*** Record set Section Begins ***

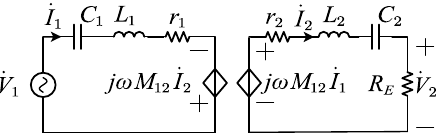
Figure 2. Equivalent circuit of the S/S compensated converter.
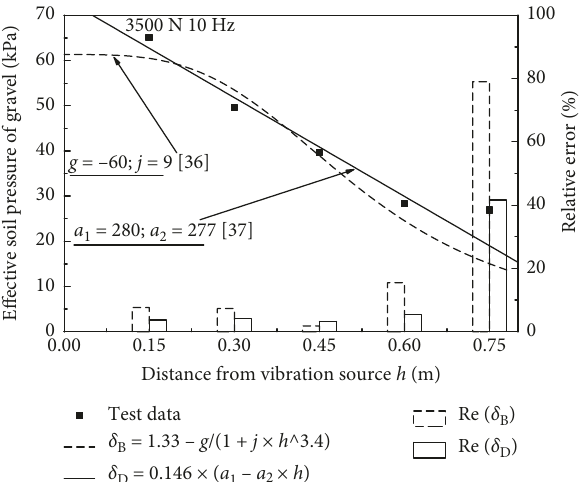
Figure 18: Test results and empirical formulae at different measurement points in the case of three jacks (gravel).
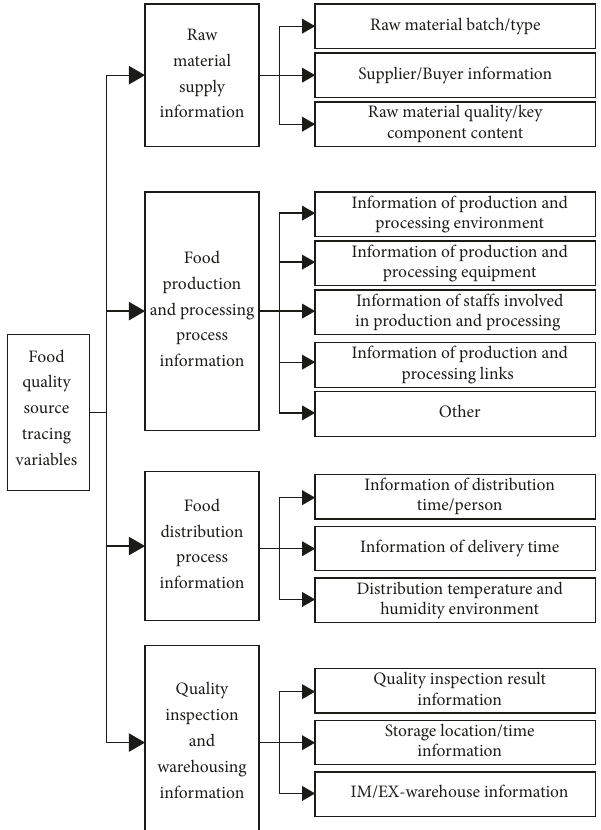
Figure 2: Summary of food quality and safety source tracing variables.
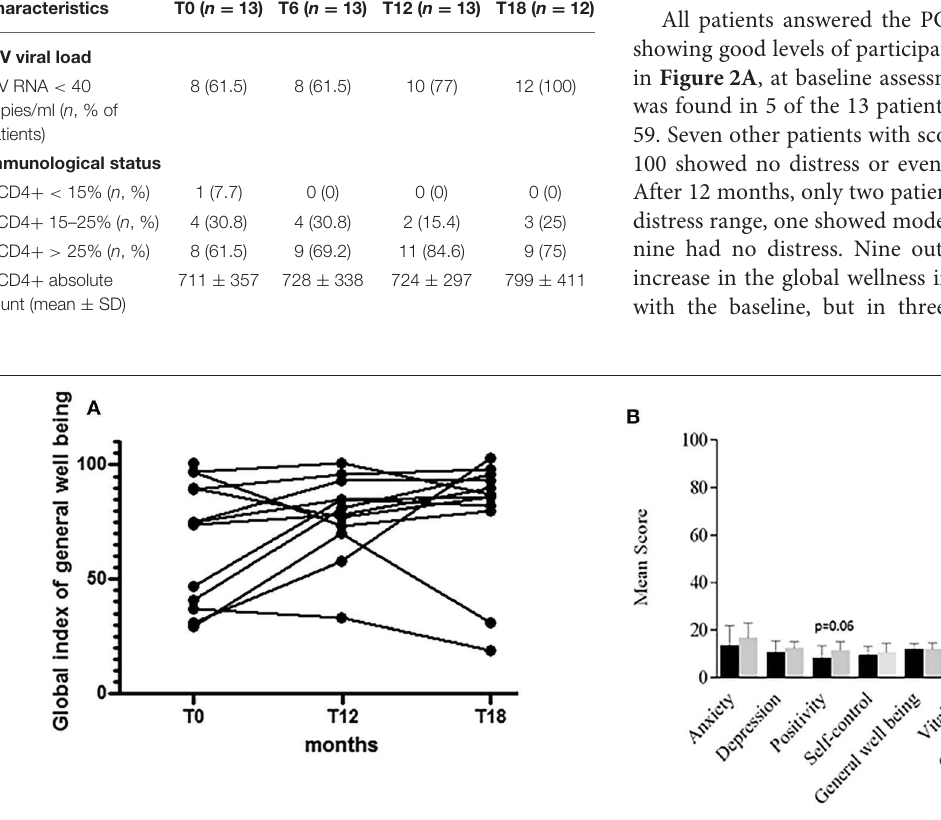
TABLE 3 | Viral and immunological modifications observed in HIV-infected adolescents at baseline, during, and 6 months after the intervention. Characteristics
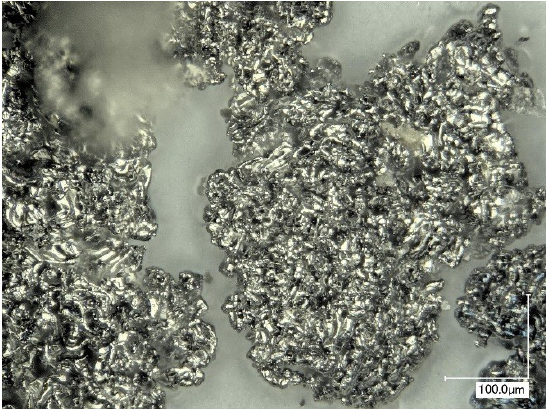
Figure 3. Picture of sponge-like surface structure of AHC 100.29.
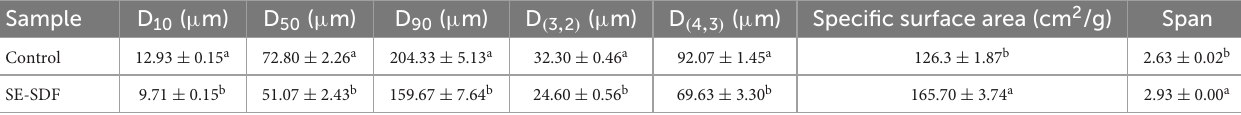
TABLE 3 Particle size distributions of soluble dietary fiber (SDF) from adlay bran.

*** Record set Section Ends ***

Instructions to follow: Only the lines from the start of the records above through the line containing "Figure 2: Summary" should be returned, exactly and with both ends, please; the pictures stay out.

Exercise output:
Figure 2. Equivalent circuit of the S/S compensated converter.
Figure 18: Test results and empirical formulae at different measurement points in the case of three jacks (gravel).
Figure 2: Summary of food quality and safety source tracing variables.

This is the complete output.